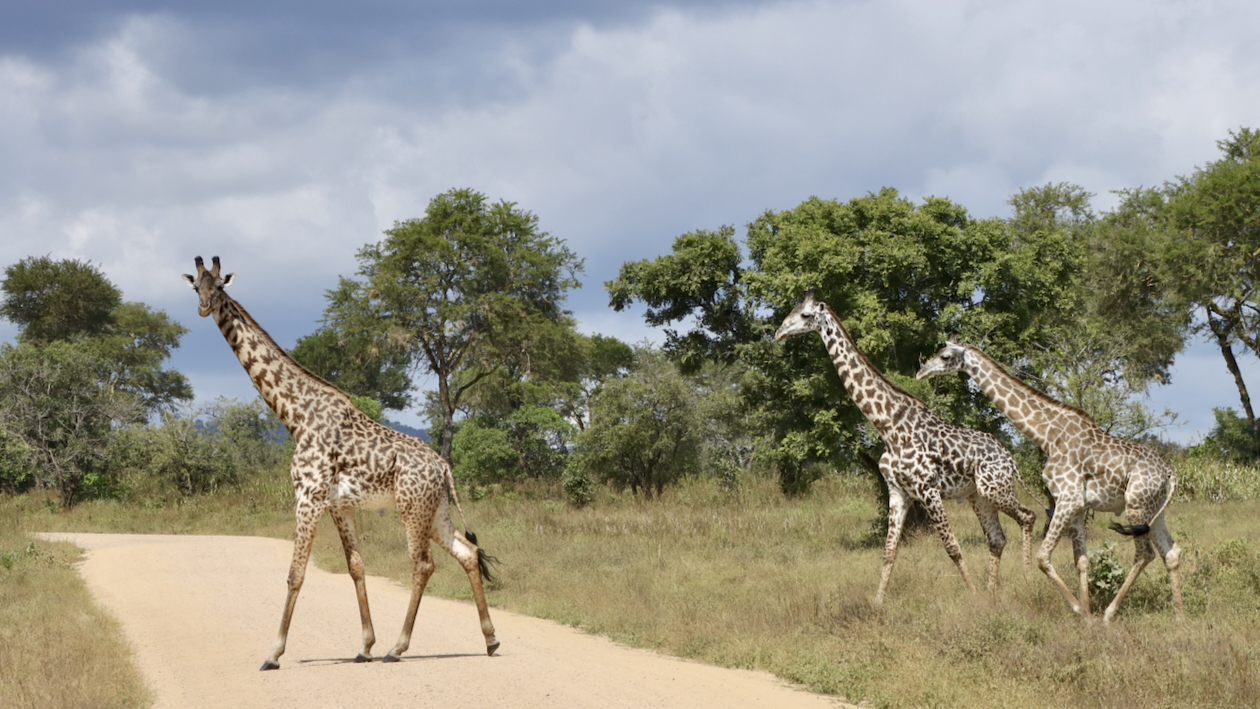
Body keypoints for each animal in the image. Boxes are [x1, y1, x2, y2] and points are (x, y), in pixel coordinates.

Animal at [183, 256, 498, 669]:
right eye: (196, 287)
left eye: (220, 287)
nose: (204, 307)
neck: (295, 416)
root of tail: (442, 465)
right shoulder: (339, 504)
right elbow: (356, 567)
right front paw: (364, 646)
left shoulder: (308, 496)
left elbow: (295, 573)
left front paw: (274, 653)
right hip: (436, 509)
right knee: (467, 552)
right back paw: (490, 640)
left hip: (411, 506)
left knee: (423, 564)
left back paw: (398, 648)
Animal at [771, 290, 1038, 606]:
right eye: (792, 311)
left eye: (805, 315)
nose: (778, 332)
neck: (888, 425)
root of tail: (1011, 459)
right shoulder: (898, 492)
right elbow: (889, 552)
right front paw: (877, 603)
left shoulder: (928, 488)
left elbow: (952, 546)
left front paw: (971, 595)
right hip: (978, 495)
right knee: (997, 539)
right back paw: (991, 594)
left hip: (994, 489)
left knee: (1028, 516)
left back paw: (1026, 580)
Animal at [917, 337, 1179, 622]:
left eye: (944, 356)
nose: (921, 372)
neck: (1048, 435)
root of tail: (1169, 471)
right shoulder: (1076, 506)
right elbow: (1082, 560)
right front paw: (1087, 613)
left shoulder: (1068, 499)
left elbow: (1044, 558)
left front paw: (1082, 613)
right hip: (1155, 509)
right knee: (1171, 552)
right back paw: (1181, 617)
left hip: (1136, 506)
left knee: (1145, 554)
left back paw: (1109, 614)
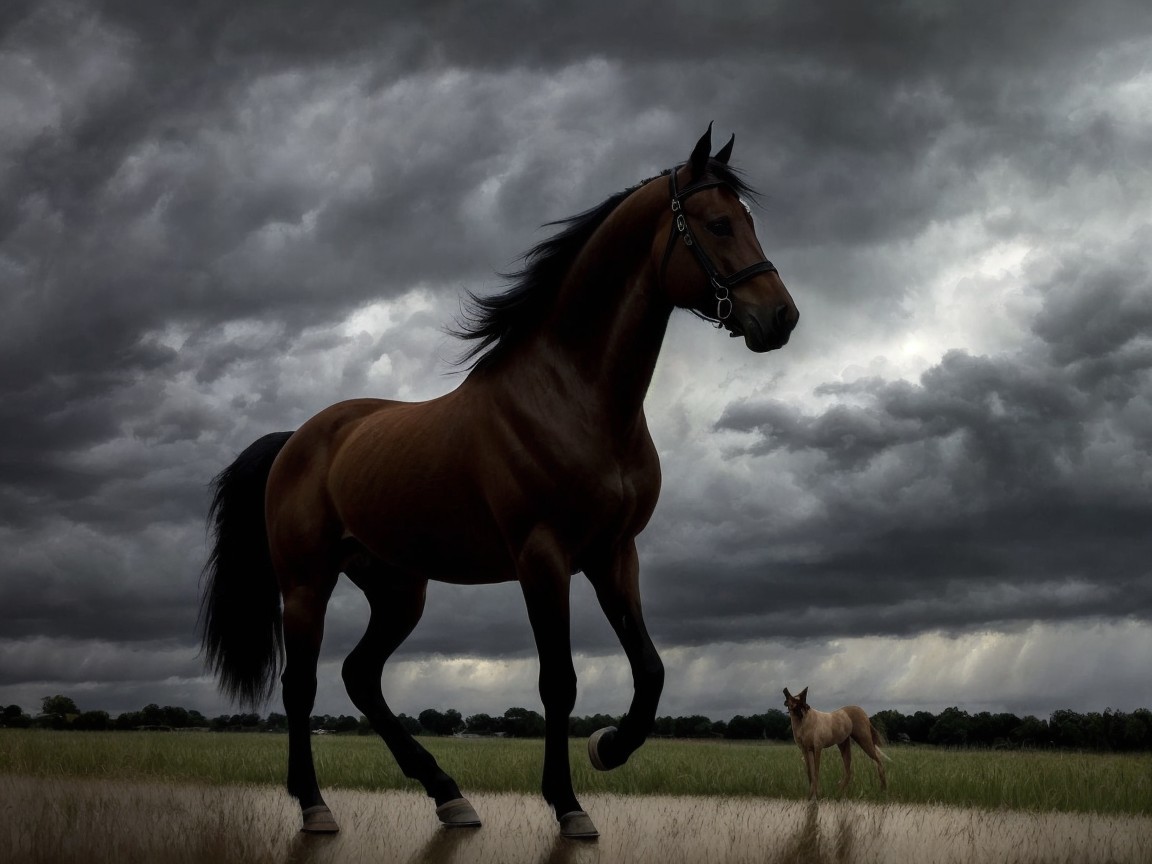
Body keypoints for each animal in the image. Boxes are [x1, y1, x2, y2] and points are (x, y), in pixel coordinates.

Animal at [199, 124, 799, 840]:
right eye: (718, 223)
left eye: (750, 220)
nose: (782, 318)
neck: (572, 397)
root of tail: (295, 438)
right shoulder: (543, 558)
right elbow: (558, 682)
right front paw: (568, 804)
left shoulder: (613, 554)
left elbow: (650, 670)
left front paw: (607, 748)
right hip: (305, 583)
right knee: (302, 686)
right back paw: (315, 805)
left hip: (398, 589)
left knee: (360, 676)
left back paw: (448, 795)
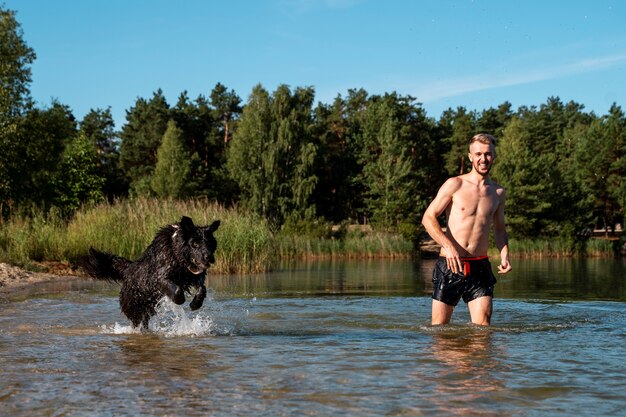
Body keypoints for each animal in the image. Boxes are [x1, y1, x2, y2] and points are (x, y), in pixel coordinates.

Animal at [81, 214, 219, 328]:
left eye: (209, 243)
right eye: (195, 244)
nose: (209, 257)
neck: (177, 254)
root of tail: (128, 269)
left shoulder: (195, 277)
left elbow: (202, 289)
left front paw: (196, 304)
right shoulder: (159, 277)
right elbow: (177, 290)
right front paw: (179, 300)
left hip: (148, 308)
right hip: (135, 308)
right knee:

· · · · · · ·

- ACTION ITEM:
Among the lines above, find the ones containing "shoulder" and copy them.

- ANSWER SPACE:
right shoulder: (339, 504)
left shoulder: (308, 496)
right shoulder: (898, 492)
left shoulder: (928, 488)
right shoulder: (1076, 506)
left shoulder: (1068, 499)
right shoulder: (543, 558)
left shoulder: (613, 554)
left shoulder: (195, 277)
right shoulder: (159, 277)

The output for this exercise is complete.